§ Exercise
Please return every entry below exactly as written, without any of its pictures.
[Listed entries]
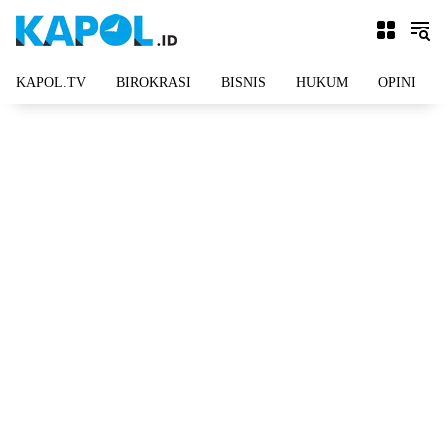
Langsung
ke
konten
KAPOL.TV
BIROKRASI
BISNIS
HUKUM
OPINI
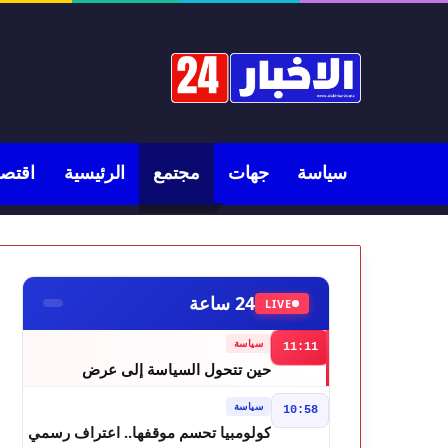
سياسة
جهات
مجتمع
الرئيسية
اقتصا
24 ساعة
LIVE
سياسة
11:11
حين تتحول السياسة إلى عرض
مسرحي.. فاطمة خير في مرمى
سياسة
10:58
التعليقات الساخرة
كولومبيا تحسم موقفها.. اعتراف رسمي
[/Listed entries]
§ Expected answer
Langsung
ke
konten
KAPOL.TV
BIROKRASI
BISNIS
HUKUM
OPINI
سياسة
جهات
مجتمع
الرئيسية
اقتصا
24 ساعة
LIVE
سياسة
11:11
حين تتحول السياسة إلى عرض
مسرحي.. فاطمة خير في مرمى
سياسة
10:58
التعليقات الساخرة
كولومبيا تحسم موقفها.. اعتراف رسمي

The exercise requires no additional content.